Cat Sparks' "All the Love in the World" is about the end of the narrator's world. The actual end of global civilization is part of the background.
David Langford's "Graffiti in the Library of Babel" shows humanity's reaction to subtle messages "tagged" into a formerly-secure library. It shares enjoyable elements with Fred Lerner's "Rosetta Stone" in Year's Best SF 5 .
Brenda Cooper's "The Hebras and the Demons and the Damned" is about colonists trying to domesticate giraffe-like herbivores on their new planet. If you like this story, you might read The Silver Ship and the Sea and its sequels, which are set on the same planet.
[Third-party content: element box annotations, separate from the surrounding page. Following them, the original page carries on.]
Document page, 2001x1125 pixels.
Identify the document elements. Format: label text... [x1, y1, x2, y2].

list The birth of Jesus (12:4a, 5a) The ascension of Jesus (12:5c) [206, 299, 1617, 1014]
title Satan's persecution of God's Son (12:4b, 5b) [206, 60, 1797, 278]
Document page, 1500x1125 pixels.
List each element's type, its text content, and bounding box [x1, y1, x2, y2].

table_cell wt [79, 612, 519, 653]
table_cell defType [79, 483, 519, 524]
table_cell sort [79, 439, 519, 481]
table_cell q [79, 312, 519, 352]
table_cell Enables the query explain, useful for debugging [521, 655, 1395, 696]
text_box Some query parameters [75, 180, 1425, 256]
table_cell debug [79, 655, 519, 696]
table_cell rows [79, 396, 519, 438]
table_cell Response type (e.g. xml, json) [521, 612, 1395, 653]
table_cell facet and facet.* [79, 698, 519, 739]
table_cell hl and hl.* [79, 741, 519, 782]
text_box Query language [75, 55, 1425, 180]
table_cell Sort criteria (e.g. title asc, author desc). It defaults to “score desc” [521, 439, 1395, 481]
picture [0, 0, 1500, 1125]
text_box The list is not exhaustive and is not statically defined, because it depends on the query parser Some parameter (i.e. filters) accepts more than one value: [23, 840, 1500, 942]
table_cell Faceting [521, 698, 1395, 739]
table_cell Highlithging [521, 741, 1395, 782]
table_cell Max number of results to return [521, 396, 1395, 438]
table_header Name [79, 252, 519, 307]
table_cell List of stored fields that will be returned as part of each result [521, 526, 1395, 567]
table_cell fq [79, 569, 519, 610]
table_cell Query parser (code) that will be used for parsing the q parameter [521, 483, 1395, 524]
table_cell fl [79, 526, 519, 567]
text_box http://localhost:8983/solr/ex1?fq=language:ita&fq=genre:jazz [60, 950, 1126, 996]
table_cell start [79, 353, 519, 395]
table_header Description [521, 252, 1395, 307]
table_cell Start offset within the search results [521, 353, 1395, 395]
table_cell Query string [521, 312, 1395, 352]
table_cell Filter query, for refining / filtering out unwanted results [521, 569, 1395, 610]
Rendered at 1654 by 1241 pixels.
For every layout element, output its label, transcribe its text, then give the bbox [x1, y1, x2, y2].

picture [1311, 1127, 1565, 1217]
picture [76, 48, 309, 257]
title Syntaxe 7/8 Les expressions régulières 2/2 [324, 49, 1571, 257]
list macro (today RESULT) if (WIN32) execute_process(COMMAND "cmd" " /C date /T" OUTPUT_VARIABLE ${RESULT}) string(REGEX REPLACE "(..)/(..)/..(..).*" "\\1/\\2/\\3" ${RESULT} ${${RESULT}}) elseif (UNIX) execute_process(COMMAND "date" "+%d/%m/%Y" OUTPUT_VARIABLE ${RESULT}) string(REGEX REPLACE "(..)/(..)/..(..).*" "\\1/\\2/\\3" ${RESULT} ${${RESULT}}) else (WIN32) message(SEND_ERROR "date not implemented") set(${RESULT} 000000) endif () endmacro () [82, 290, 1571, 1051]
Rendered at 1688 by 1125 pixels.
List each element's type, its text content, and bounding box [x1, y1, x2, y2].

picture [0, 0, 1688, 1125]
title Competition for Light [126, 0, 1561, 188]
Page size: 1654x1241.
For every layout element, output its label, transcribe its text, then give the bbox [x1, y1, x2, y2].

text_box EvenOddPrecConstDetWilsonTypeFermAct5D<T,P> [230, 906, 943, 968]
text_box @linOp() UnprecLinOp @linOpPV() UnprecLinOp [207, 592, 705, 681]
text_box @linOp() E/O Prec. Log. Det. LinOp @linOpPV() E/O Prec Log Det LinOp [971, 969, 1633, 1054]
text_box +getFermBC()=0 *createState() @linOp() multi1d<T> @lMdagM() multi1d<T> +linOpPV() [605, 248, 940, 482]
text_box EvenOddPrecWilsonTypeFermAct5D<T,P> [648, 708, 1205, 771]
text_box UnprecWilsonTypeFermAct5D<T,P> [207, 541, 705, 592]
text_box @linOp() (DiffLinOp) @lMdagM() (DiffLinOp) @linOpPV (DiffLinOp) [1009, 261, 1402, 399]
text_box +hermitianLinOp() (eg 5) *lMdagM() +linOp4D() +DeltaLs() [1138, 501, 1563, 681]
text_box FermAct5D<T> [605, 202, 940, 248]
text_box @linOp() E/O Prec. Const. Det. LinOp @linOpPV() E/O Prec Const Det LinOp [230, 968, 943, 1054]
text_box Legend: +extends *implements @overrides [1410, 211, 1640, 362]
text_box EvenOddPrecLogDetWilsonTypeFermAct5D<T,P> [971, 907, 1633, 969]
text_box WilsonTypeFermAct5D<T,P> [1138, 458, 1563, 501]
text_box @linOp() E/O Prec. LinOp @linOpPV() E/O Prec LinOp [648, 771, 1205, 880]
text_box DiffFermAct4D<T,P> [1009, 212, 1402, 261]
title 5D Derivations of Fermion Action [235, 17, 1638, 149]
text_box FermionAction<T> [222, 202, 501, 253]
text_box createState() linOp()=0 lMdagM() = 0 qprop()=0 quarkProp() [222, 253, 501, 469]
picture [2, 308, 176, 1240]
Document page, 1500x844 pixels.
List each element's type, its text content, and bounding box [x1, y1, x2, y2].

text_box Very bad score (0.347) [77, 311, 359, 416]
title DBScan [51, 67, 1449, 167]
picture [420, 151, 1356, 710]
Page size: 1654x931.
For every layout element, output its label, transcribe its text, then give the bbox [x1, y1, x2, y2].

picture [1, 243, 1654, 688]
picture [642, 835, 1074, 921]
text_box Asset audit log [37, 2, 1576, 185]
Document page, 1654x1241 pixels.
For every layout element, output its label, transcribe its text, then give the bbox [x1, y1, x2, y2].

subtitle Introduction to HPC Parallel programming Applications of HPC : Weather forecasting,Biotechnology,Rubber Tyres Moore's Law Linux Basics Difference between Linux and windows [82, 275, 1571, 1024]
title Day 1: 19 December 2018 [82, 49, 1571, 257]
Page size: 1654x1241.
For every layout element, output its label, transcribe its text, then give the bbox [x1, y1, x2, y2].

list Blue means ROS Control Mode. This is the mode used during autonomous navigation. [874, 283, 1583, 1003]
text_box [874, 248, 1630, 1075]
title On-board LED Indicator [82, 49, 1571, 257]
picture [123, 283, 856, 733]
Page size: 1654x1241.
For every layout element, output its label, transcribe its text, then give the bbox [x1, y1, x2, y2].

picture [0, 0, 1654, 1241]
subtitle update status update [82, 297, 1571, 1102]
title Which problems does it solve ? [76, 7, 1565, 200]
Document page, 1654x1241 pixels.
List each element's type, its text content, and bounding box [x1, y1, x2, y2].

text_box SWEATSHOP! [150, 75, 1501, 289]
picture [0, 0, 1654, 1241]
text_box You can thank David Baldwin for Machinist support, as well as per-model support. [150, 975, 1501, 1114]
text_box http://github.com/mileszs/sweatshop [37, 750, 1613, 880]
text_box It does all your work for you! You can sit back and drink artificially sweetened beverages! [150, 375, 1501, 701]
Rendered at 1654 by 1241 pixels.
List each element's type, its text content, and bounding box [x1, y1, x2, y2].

Most of the stories were good or better, but some didn't do it for me. "How to Become a Mars Overlord" by Catherynne Valente is supposed to be tongue-in-cheek but goes on too long, leaving a feeling of... too much tongue, maybe. And Paul Park's "Ghosts Doing the Orange Dance" was just too intricate to be appreciated by my bone-encased brain. It puzzled me instead of entertaining. I wasn't looking for a many-leveled, self-referential puzzle. Sorry.
All-in-all the collection is recommended. Read them all, even the stories I don't recommend. You may see something I missed. I feel my time and money were well spent.